Don’t let the profile fool you, there’s stuff all climbing compared to earlier this week. The downside of that is if you haven’t prepared well, each rise will feel like a huge mountain to conquer. But you’re in a stage race. Don’t stop moving. Always keep moving forward, drinking and eating. This too shall pass.
This is a lolly pop loop. You head out to a loop and come back the same way. That loop you do starts on dirt roads and some double track, but ends up on cattle-worn singletrack. There’s plenty of stuff to reach out and grab a derailleur or handlebar, and natural gullies to pump your bike through or pop off to change lines. If you’re feeling good it’s a lot of fun and a good place to make a move on your rivals. Overall the day is pretty flat and the 125km should tick by pretty fast.
The finish is quick, but you might have some head wind. Find a group, make a pact. And know if it’s worth attacking them or staying together to the line. Take a look at the map online.
Stage Seven: Skybury to Hartley’s Crocodile Farm – 84km | 800m
So, day seven. You have been racing for a week and you’ll be happy to see a day with less than 1000m of climbing. The thing is, once you’ve got out of Skybury (which will be pretty fast and dusty), when you cross the highway you still have the range to go through.
But in a nice change from the previous days, you’re back in the rainforest!
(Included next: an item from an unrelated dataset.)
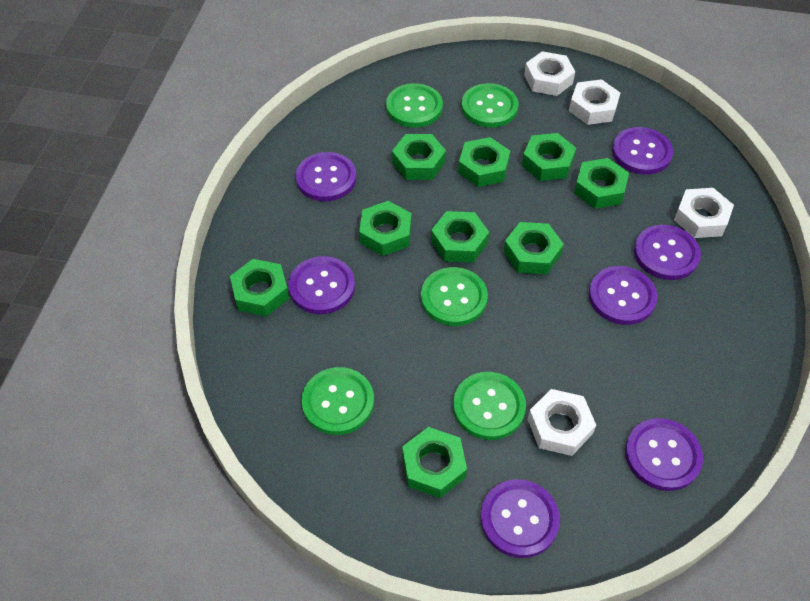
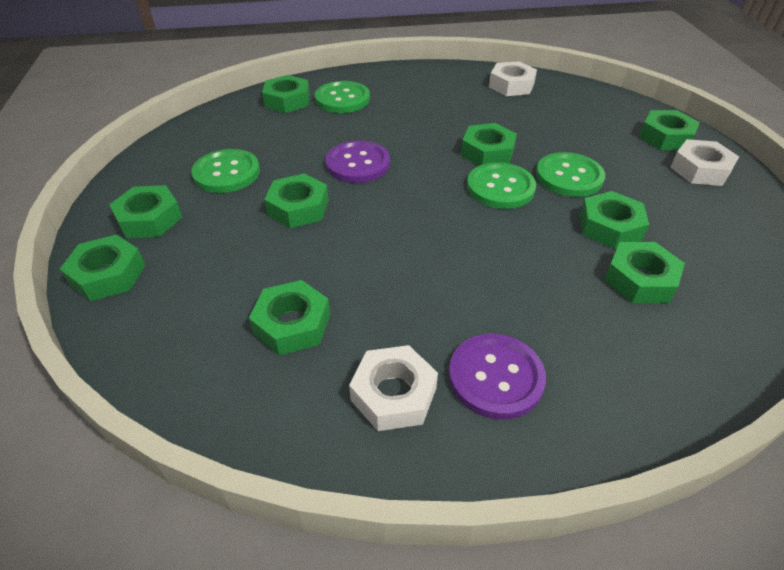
green button: 5 -> 4
purple button: 7 -> 2
white nut: 4 -> 3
The trails can be wet but it’s not likely at this time of year, and with a good rock base laid over problem areas, the only thing slowing you down will be fatigue. Be prepared for some punctures on large rocks used to reinforce some dirt tracks, they can be sharp. The singletrack before the descent is mostly motorbike built, with long swooping corners and some ruts in sections. This part of the forest is pretty open – and a lot of fun!
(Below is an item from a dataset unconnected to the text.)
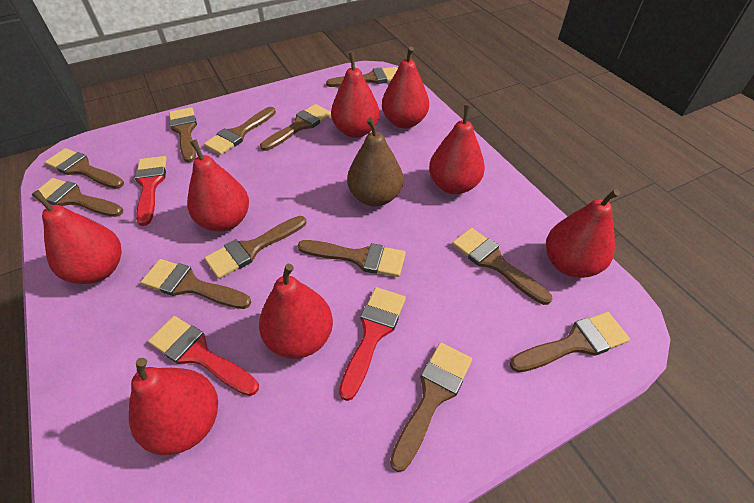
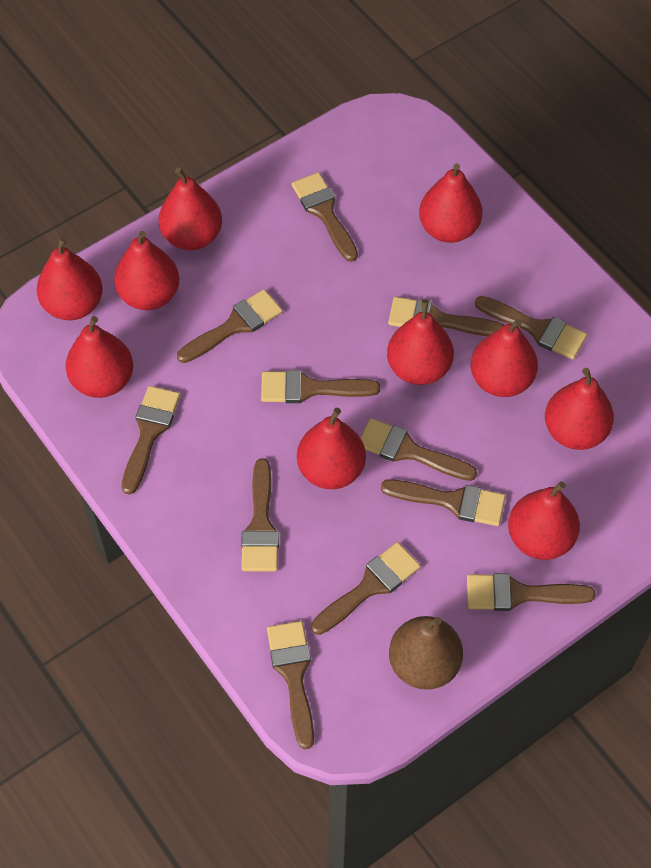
red brush: 3 -> 0
red pear: 8 -> 10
The final descent is on a private road – the Crocodile Trophy organisation have been lucky enough to gain access to it. Get the full stage details online.
With the finish at Hartley’s Crocodile Adventures, here’s your chance for your photo holding a crocodile.
Stage Eight: Hartley’s to Port Douglas – 34km | 900m
The final stage has been a time trial since 2014, and this year the stage is dedicated to Greg Parr, who lost his battle with cancer last year. Greg had been involved with the Croc for years, and participated numerous times with his wife.
The route climbs back up almost 5km of Quaid road before turning into the Twin Bridges singletrack. It’s named for a couple of pretty sketchy log bridges, but in general the trail is an absolute blast to ride! The Bump Track awaits, which could be called the Pump Track for the top section, with easy waterbars and flow groomed by plenty of wheels on a trail that cuts through the dense rainforest. But when it finally tips down, you drop 400m pretty quickly. Don’t get caught out!
The bottom isn’t the finish, as you ride a country road to the back of the canefields, under the road through a drainage tunnel (where a 3m saltwater Croc was found once) and through the back of Port Douglas. But you’re not done yet! Find the hard send and power up Four Mile Beach to the finish line.
You’re now a Croc Trophy finisher!
This was a cool stage in it’s original concept, but now with a climb, descent, some singletrack and the final to really let rip on the beach, it’s an excellent tribute to Greg Parr, and a great way to top off an 8-day stage race. Get the full course details online.
If you’re not signed up – you can still do so now. The Crocodile Trophy should be a bucket list mountain bike stage race for any endurance mountain biker. Entry isn’t cheap, but compared to other events on the global scene the pricing is quite inclusive and there’s not really too much to pay for during the event, save for some beers at the bar and massage.